Document excerpt |
•••
Okay, so I can do this in PHP:

echo ucwords(strtolower('heWletT paCKarD'));

Output:

Hewlett Packard

That's all well and good, but how do I do the same thing in MySQL?

To get started I have tried this:

SELECT UPPER(LOWER('heWletT paCKarD'))

But that just sets the string to lower case - then upper case, giving me:

HEWLETT PACKARD

Can anyone help?

    INITCAP (string), might work

      Since you're not using Oracle, you'll have to implement a workaround for MySQL; here is one suggestion for doing so.

      EDIT: Note that the solution would get rather complicated if you have a variable number of words; it might just be best to continue to use PHP's ucfirst() function.

        oops this is an oracle special....my bad.

        Here is a nice SQL function that I dug up on the net. It supposedly works, but doing it in PHP as brad suggested will be preferable imo, too.

        1.
        2.DELIMITER $$
        3. 
        4.DROP FUNCTION IF EXISTS INITCAP$$
        5. 
        6.CREATE FUNCTION INITCAP( param VARCHAR(255) )
        7.        RETURNS VARCHAR(255)
        8.        /*
        9.         * Author : Jens Blawatt
        10.         * Website : http://www.Blawatt.de
        11.         * Description : A MySQL equivalent to ORACLE’s initcap
        12.         */
        13.        BEGIN
        14.         DECLARE result VARCHAR(255) DEFAULT ”;
        15.         DECLARE tmp VARCHAR(255) DEFAULT ”;
        16. 
        17.         – endless repeat
        18.         WHILE  1 = 1 DO
        19.            – if it’s the end of the blank spearated string
        20.            IF INSTR(TRIM(param) , ‘ ‘) = 0 THEN
        21.                RETURN TRIM(CONCAT(result, UCASE(LEFT(param,1)),LOWER(SUBSTR(param,2))));
        22.            END IF;
        23. 
        24.            – split the first part to tmp
        25.            SET tmp = SUBSTR(param, 1, INSTR(param , ‘ ‘));
        26.
•••
Stored data |
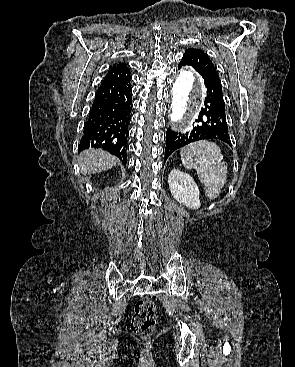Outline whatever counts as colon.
•••
Reproduce the passage of the MySQL capitalization discussion above, from "Okay, so I can" up to and including "thing in MySQL?".

Okay, so I can do this in PHP:

echo ucwords(strtolower('heWletT paCKarD'));

Output:

Hewlett Packard

That's all well and good, but how do I do the same thing in MySQL?